= Task instructions =
Word for word, restate the lines from the start of the data below through the line containing "AKARI 90um &".

= Information supplied =

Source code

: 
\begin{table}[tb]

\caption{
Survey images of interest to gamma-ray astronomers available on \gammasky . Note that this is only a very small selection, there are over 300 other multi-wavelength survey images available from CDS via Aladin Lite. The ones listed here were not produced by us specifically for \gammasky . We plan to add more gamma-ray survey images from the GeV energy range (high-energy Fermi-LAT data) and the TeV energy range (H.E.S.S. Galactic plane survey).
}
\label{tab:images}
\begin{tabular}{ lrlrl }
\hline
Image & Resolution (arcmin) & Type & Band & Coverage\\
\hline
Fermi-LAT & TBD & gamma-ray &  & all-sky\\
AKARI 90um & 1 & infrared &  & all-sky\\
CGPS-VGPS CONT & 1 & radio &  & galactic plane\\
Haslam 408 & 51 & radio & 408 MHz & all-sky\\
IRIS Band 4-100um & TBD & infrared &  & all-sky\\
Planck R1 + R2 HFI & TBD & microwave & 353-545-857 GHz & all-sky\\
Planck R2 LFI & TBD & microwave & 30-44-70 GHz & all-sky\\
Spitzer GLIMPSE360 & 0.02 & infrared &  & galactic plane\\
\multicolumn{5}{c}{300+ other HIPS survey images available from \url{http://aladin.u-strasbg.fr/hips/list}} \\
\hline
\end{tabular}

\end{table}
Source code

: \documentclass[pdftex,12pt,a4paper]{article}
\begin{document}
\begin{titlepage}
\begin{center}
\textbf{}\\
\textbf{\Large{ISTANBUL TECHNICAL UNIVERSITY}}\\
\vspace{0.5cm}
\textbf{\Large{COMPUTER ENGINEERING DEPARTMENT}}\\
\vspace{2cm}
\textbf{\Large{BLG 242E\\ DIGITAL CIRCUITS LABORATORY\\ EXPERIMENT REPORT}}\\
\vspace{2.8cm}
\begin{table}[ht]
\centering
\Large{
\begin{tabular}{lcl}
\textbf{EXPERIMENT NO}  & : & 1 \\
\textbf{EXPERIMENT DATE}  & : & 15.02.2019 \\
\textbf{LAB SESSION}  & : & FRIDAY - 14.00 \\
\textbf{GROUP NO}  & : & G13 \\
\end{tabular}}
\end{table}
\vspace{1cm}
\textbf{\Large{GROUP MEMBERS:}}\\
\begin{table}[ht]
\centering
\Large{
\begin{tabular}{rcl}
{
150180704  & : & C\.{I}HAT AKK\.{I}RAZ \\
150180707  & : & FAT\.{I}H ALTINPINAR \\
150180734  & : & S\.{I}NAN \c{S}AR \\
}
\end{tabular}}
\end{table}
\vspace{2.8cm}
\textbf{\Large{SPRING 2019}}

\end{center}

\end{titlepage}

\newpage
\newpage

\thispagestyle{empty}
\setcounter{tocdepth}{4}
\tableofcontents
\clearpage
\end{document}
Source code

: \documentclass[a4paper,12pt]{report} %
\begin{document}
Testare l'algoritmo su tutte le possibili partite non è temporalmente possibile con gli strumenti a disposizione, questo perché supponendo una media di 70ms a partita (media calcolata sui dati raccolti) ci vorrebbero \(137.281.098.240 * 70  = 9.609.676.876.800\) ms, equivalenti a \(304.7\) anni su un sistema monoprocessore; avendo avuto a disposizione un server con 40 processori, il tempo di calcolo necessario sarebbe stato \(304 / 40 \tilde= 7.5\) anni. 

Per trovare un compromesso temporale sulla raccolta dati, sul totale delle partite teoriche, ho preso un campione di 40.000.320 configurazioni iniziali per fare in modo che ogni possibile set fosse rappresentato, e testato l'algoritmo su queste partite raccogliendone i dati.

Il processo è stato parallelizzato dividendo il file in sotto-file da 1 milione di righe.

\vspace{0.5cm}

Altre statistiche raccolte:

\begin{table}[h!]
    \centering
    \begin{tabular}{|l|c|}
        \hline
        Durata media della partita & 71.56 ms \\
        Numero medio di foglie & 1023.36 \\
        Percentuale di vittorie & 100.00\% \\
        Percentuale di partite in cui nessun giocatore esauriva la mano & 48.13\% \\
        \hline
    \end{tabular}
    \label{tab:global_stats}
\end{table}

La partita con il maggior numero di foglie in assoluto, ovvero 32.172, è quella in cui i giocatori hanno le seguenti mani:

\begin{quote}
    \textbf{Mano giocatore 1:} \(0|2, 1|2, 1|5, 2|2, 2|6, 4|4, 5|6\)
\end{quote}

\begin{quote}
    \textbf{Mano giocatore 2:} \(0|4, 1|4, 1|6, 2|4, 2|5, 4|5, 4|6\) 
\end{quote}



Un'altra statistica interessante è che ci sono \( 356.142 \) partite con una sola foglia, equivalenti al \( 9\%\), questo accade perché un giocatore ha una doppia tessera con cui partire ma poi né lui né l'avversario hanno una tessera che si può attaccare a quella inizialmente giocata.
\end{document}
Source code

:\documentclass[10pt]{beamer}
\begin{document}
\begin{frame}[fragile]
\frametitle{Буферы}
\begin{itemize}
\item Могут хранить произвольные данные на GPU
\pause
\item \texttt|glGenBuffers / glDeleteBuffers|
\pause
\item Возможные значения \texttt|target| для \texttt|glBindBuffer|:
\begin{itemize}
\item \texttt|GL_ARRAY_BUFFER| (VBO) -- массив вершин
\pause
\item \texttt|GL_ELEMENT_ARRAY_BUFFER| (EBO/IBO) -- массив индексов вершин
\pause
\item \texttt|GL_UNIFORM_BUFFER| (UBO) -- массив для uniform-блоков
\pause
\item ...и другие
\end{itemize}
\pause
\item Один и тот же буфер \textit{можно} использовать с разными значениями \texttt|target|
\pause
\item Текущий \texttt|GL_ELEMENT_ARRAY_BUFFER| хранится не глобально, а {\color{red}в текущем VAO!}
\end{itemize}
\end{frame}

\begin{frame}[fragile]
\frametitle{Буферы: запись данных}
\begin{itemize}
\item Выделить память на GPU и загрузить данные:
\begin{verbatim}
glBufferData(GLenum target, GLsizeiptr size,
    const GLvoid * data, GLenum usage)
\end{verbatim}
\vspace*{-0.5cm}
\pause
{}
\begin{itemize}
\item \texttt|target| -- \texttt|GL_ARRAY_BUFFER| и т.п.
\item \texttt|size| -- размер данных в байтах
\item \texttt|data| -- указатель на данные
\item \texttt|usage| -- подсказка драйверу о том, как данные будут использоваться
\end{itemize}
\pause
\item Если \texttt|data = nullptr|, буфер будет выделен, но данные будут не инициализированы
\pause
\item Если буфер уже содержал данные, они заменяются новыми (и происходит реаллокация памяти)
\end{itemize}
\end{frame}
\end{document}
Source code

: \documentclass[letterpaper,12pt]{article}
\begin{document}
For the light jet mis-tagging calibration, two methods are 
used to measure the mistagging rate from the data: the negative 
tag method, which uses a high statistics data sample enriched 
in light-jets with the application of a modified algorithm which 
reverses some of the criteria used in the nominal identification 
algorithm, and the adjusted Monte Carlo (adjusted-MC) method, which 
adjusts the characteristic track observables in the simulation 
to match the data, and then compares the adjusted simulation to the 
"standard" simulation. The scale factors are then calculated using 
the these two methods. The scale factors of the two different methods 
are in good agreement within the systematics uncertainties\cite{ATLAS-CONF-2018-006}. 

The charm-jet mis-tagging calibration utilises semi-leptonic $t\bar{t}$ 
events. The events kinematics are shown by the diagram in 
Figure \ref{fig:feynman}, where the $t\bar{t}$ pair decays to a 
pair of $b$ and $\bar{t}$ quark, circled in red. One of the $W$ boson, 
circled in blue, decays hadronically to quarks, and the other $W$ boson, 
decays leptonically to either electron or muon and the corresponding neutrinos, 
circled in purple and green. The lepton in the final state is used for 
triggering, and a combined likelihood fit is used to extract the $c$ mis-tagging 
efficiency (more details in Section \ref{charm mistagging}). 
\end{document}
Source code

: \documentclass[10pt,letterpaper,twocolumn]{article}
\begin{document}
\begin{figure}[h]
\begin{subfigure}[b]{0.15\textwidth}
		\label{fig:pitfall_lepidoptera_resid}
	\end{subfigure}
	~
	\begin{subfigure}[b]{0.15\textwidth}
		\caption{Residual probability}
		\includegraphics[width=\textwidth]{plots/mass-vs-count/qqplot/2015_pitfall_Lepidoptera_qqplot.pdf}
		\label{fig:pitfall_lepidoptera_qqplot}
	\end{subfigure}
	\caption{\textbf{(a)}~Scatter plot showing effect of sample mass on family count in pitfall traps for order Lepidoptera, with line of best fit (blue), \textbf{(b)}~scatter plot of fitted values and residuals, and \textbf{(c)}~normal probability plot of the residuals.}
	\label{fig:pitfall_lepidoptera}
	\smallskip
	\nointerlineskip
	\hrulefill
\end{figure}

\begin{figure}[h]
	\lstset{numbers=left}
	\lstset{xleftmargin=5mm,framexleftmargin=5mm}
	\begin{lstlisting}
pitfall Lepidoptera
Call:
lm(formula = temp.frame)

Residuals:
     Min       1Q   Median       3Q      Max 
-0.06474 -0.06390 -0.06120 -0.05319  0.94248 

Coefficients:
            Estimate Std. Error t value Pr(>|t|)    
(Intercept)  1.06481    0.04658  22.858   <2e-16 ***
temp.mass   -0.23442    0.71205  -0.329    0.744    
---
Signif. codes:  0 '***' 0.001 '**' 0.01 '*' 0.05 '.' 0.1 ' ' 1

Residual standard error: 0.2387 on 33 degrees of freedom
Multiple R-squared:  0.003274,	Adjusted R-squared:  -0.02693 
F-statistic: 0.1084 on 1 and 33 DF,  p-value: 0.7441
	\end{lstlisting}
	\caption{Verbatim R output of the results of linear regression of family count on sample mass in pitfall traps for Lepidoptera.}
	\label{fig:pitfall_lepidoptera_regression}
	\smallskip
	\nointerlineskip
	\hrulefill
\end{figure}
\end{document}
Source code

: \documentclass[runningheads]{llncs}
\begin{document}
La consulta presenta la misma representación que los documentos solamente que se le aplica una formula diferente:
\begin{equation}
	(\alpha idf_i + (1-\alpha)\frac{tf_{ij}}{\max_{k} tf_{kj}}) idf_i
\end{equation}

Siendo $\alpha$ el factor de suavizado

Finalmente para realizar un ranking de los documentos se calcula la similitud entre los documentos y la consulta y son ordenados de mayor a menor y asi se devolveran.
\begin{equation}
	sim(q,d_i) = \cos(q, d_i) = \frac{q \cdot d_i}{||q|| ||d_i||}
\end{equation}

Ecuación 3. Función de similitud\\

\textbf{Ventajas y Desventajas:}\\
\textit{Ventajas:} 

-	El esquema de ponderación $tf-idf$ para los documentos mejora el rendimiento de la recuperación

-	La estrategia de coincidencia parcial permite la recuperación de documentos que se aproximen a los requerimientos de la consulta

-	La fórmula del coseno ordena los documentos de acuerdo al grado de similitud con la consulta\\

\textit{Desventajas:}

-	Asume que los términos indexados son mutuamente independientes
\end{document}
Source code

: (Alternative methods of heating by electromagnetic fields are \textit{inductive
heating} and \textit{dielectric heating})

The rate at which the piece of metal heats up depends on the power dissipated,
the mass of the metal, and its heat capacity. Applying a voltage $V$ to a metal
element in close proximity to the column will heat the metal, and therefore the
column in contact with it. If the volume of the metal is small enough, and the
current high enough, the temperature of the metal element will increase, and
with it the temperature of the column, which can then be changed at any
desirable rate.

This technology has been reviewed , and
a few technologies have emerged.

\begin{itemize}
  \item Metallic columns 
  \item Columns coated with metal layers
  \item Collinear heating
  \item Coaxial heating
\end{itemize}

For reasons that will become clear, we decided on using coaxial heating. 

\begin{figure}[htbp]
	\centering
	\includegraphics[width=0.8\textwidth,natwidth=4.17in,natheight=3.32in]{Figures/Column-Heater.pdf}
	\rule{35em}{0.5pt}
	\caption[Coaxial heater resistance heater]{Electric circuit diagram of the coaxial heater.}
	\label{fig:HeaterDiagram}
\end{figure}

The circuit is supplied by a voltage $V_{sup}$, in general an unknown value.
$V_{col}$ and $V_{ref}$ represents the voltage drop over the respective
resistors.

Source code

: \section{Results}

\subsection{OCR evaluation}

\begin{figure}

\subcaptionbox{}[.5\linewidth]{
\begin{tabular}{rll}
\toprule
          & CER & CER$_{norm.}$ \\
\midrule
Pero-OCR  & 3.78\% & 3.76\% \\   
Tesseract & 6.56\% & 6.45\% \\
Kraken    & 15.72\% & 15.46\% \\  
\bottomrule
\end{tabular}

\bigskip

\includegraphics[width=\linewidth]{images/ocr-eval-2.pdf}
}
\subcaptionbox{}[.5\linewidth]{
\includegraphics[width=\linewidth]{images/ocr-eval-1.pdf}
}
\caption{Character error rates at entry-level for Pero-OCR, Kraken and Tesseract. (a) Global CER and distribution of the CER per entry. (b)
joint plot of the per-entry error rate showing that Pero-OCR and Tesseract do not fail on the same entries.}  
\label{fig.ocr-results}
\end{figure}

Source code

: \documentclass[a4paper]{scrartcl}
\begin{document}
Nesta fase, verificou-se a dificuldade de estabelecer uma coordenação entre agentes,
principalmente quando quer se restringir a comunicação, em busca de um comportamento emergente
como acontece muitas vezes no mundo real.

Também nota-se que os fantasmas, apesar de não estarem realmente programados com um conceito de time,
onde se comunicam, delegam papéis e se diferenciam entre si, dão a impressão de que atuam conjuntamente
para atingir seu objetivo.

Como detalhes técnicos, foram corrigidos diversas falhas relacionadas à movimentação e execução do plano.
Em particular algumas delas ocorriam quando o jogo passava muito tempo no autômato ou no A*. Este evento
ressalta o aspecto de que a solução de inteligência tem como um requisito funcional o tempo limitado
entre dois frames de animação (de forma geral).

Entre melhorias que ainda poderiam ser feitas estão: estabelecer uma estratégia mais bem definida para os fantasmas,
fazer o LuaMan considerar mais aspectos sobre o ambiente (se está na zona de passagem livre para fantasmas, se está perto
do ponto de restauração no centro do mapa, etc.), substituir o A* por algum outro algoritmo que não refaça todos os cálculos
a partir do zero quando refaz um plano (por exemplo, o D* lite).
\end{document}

= Response area =
Source code

: 
\begin{table}[tb]

\caption{
Survey images of interest to gamma-ray astronomers available on \gammasky . Note that this is only a very small selection, there are over 300 other multi-wavelength survey images available from CDS via Aladin Lite. The ones listed here were not produced by us specifically for \gammasky . We plan to add more gamma-ray survey images from the GeV energy range (high-energy Fermi-LAT data) and the TeV energy range (H.E.S.S. Galactic plane survey).
}
\label{tab:images}
\begin{tabular}{ lrlrl }
\hline
Image & Resolution (arcmin) & Type & Band & Coverage\\
\hline
Fermi-LAT & TBD & gamma-ray &  & all-sky\\
AKARI 90um & 1 & infrared &  & all-sky\\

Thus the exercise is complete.